Da queste trame di palazzo è scaturita la scelta di un esilio dignitoso per Mubarak (secondo le ultime notizie si trova con la famiglia nella sua villa fortezza di Sharm el Sheikh, ma i suoi fedelissimi hanno un piano per il trasferimento all’estero), una resa con l’onore delle armi che i generali gli hanno garantito per evitargli l’onta di una fuga alla Ben Ali. E’ interessante notare come la sconfitta di Mubarak coinvolga anche re Abdallah dell’Arabia Saudita.
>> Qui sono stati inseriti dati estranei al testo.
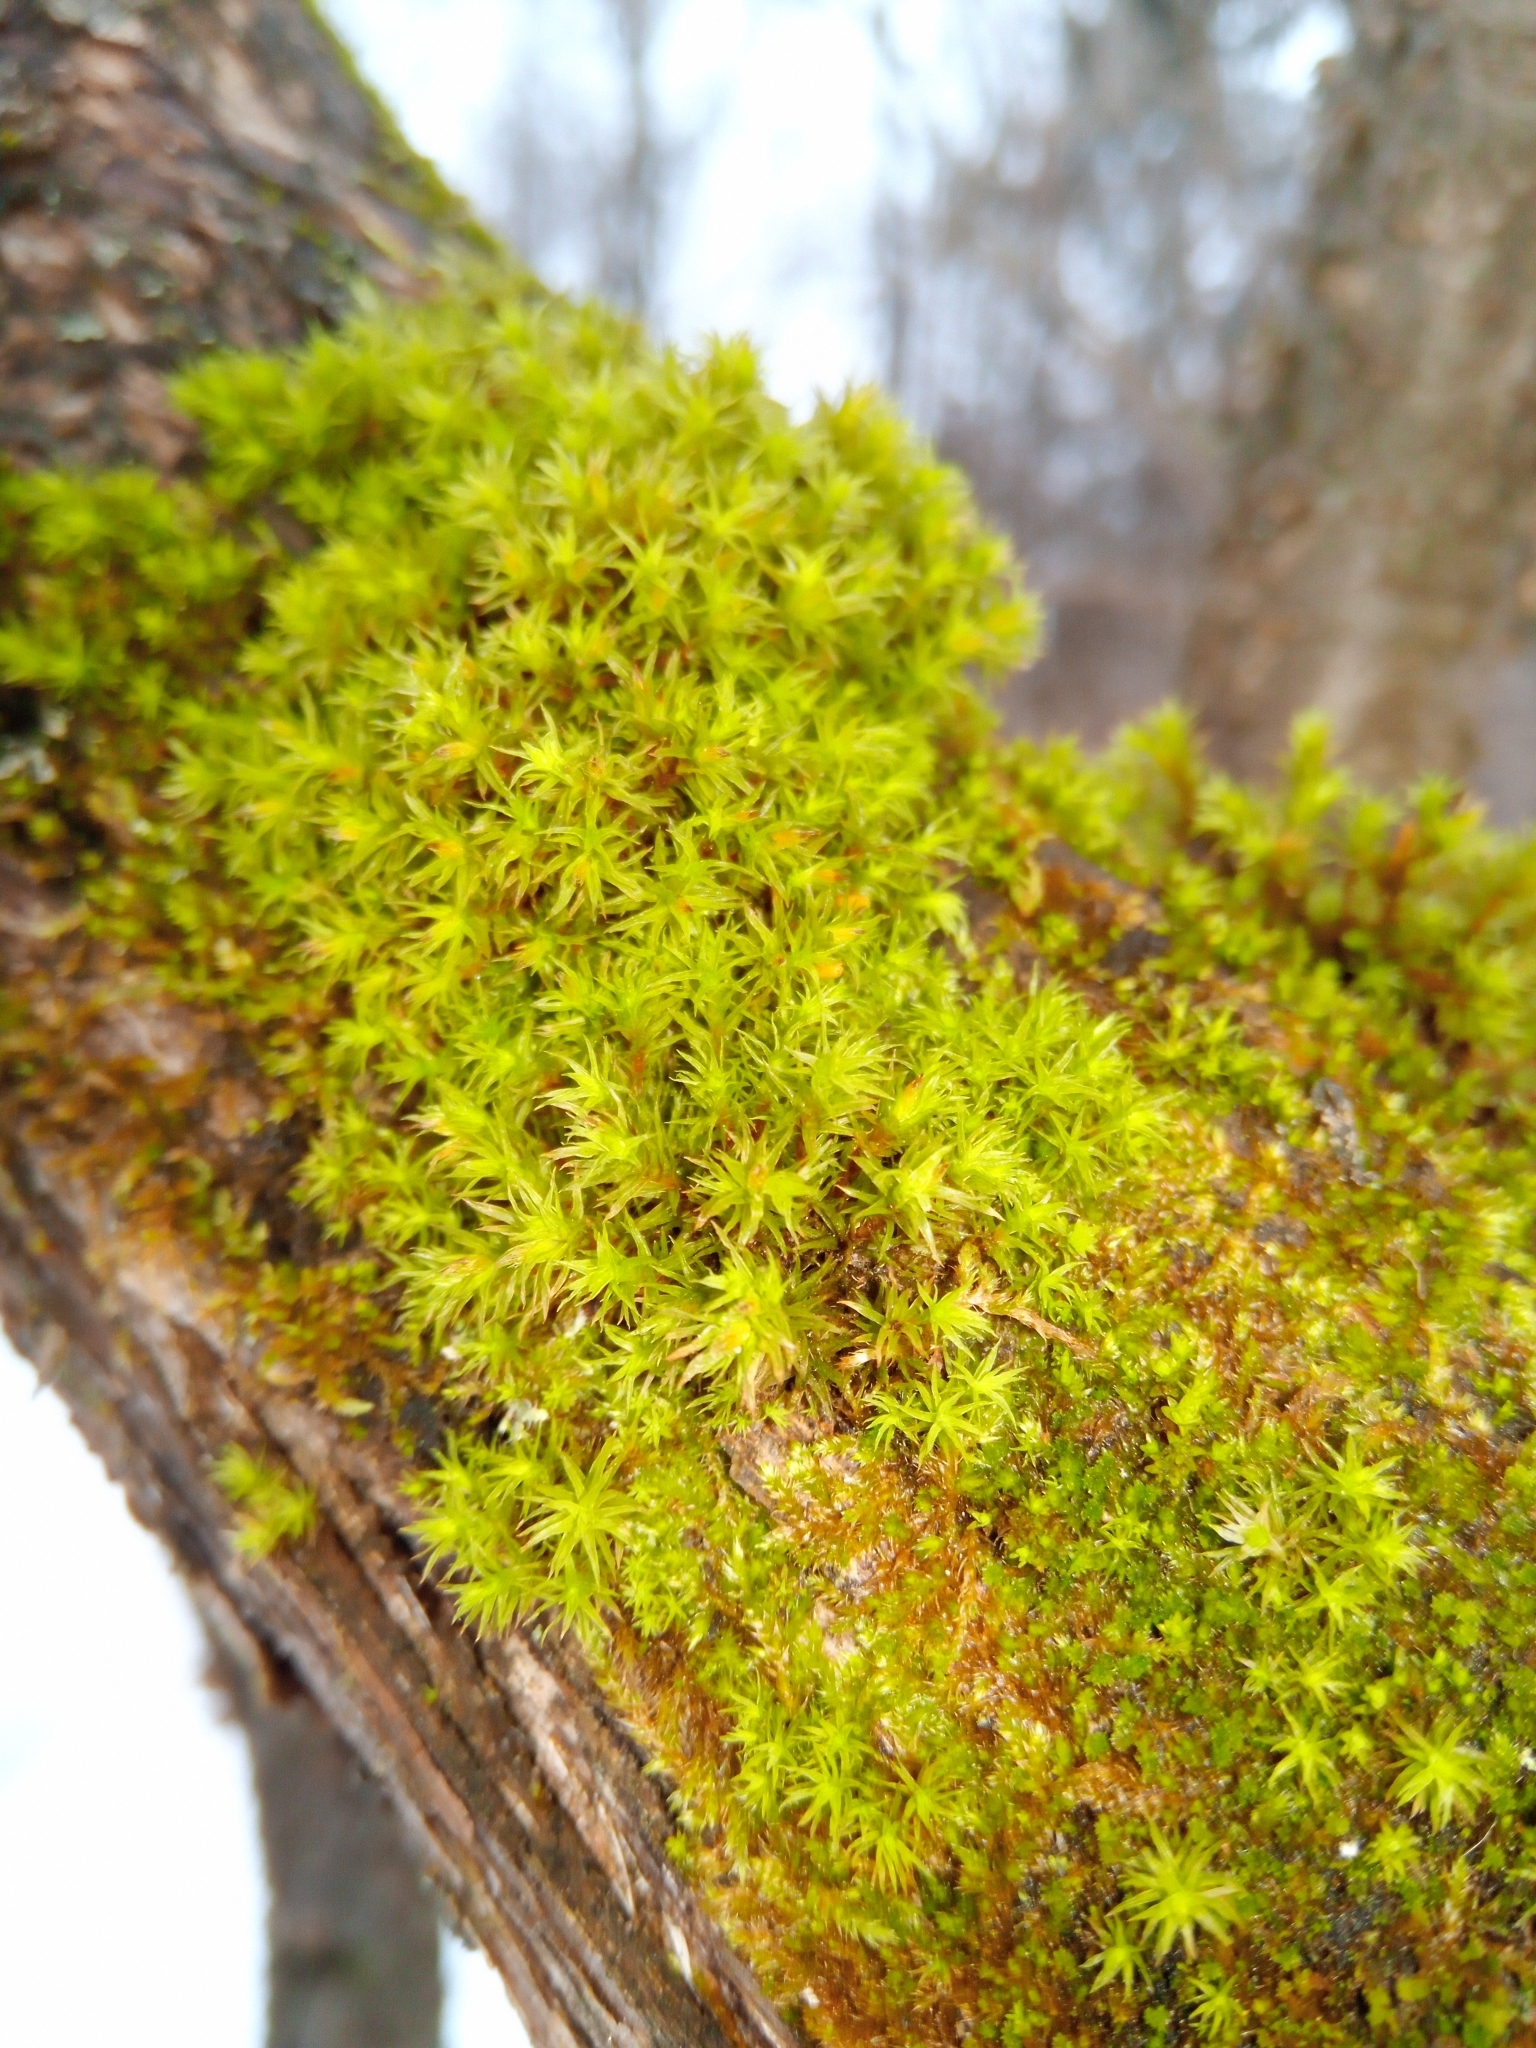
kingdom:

Il monarca ha seccamente respinto le richiesta giunta pochi giorni fa da Barack Obama, che pretendeva le dimissioni immediate del rais, ma ha anche detto ai generali egiziani di esser pronto a versare loro più di quanto Washington faccia ogni anno con i suoi aiuti. In questo modo, i sauditi cercano di prendere il posto degli Stati Uniti.
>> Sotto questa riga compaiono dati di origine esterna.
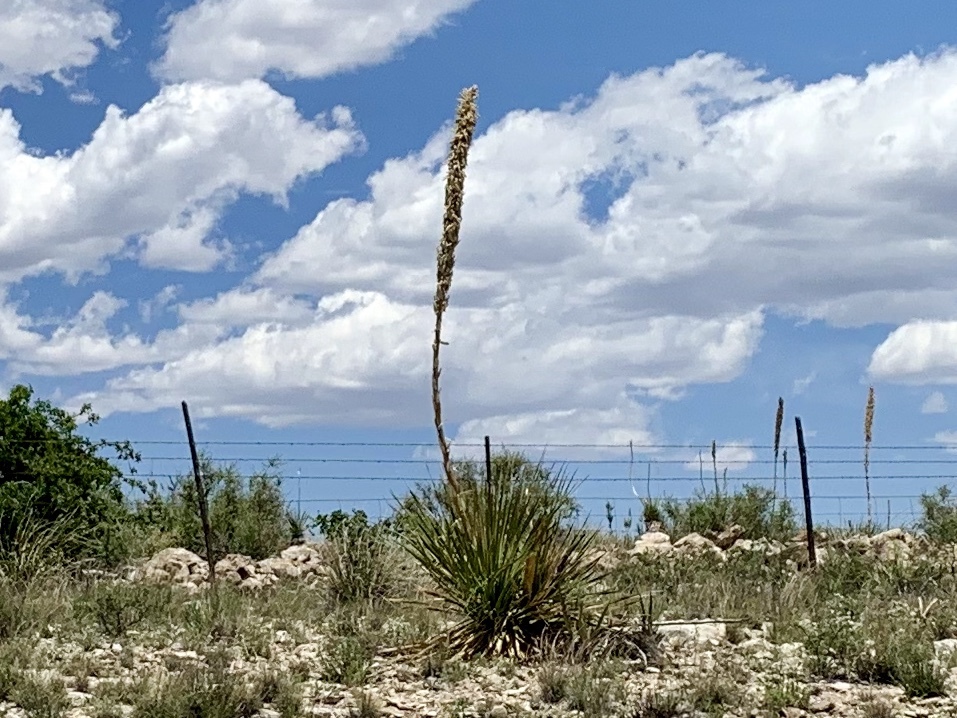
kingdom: Plantae
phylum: Tracheophyta
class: Liliopsida
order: Asparagales
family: Asparagaceae
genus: Dasylirion
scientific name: Dasylirion wheeleri
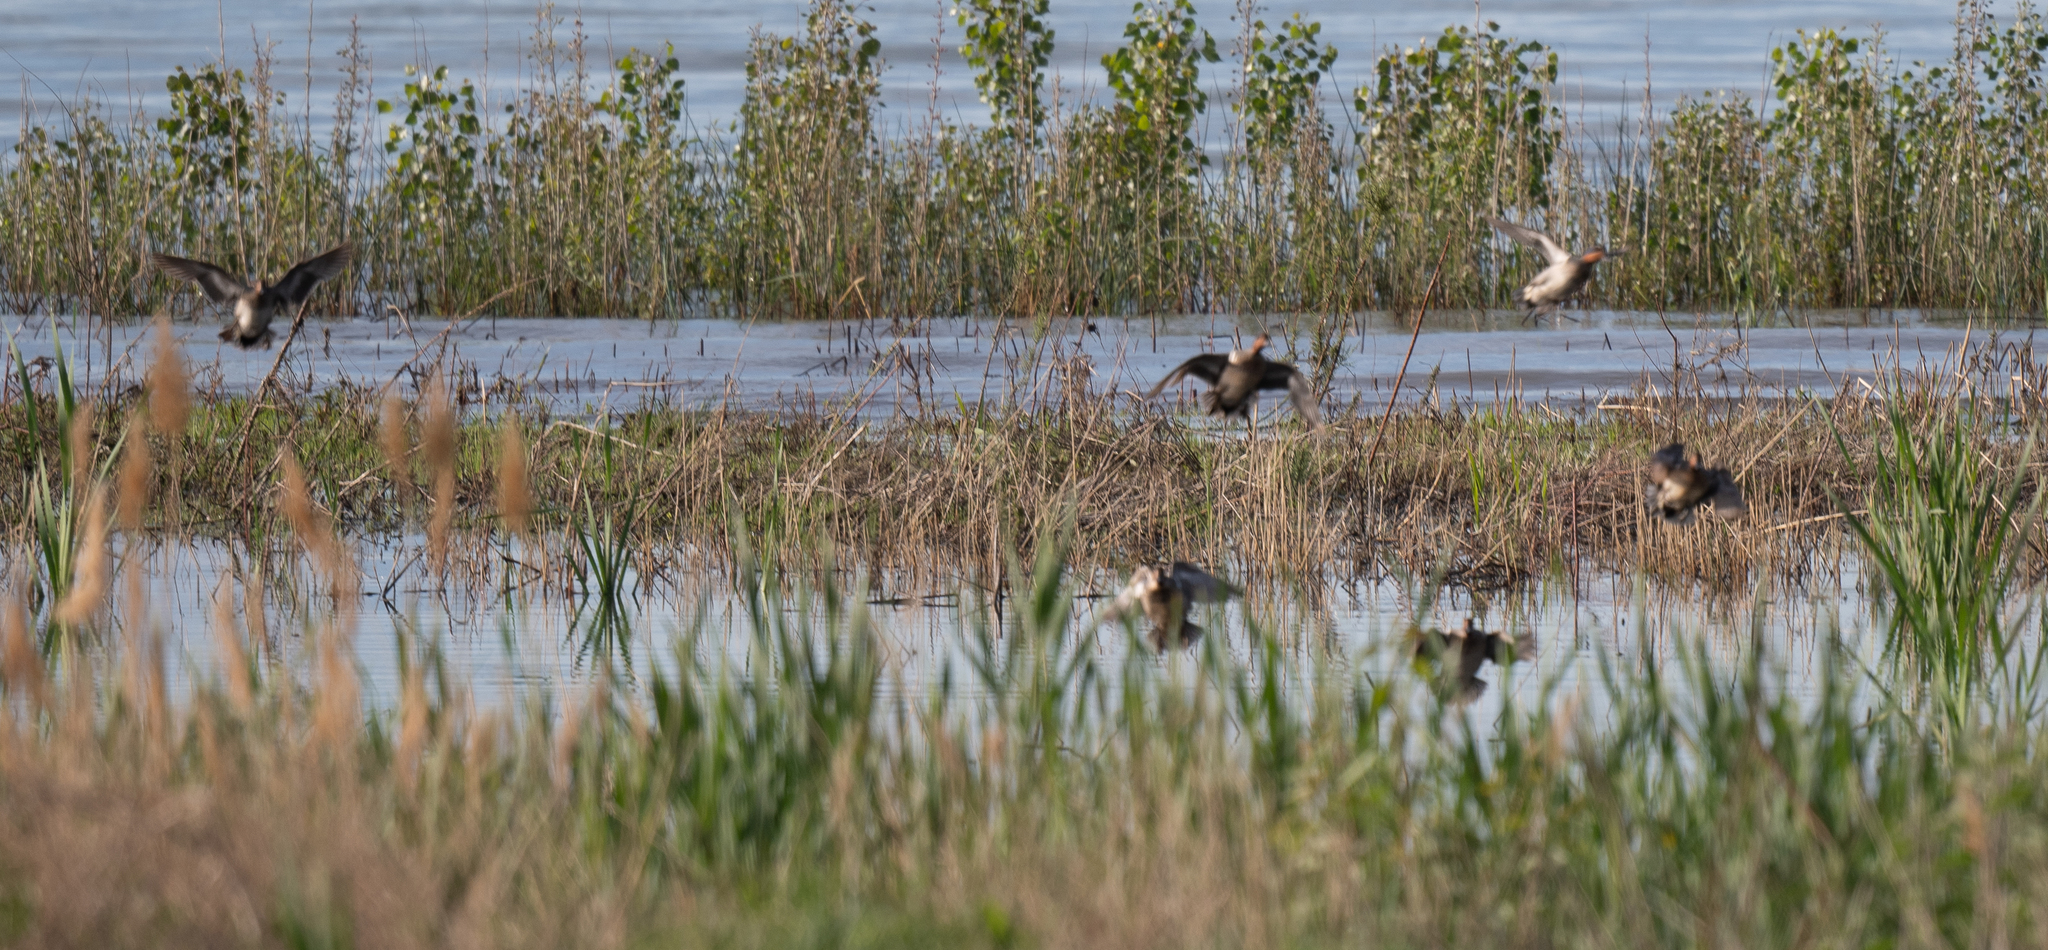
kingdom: Animalia
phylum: Chordata
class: Aves
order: Anseriformes
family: Anatidae
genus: Anas
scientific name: Anas crecca
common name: Eurasian teal
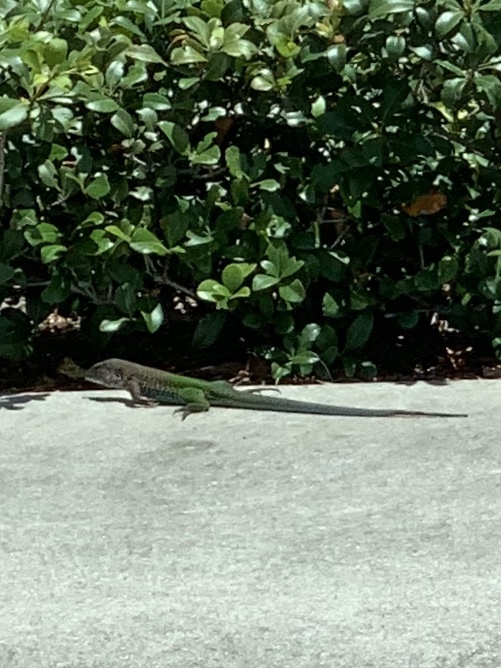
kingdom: Animalia
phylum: Chordata
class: Squamata
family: Teiidae
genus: Ameiva
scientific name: Ameiva ameiva
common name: Giant ameiva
Con i movimenti compiuti ieri, il Consiglio supremo della Difesa è il massimo organo istituzionale del paese, e avrà ora il compito di sorvegliare la transizione. E’ in una posizione migliore rispetto al governo di Hamid Shafiq e allo stesso Suleiman, il cui vero ruolo sarà chiaro soltanto nei prossimi giorni. La rivolta egiziana presenta una novità assoluta rispetto a qualsiasi altro precedente: le forze di opposizione, Fratelli musulmani inclusi, si sono mostrate incapaci di organizzare un movimento unitario, in grado di imporsi come l’effettivo rappresentante della rivolta. Il movimento di piazza Tahrir, acefalo, ha trovato dunque nel Consiglio supremo della Difesa la propria rappresentanza politica. Questa anomalia è stata confermata dallo stesso Mohammed ElBaradei, che ha esplicitamente chiesto l’intervento dei generali dopo il discorso di Mubarak di giovedì notte. Il premio Nobel per la Pace ha detto ieri che non sogna di diventare presidente, mentre Amr Moussa ha lasciato l’incarico di segretario alla Lega araba e appare oggi come il candidato più credibili alle prossime elezioni. Il quadro dovrebbe farsi più chiaro nei prossimi giorni, a patto che i manifestanti accettino di lasciare piazza Tahrir. In caso contrario, i soldati si potrebbero trasformare da garanti in macellai – lo stesso ruolo che hanno ricoperto per trent’anni sotto la guida di Mubarak. E si avrà anche la verifica del lavoro svolto negli anni passati da Omar Suleiman. Durante il periodo alla guida dei servizi segreti, il vicepresidente ha impedito che le Forze armate avessero islamisti fra gli ufficiali: la fedeltà dell’esercito sarà decisiva nella fase di transizione.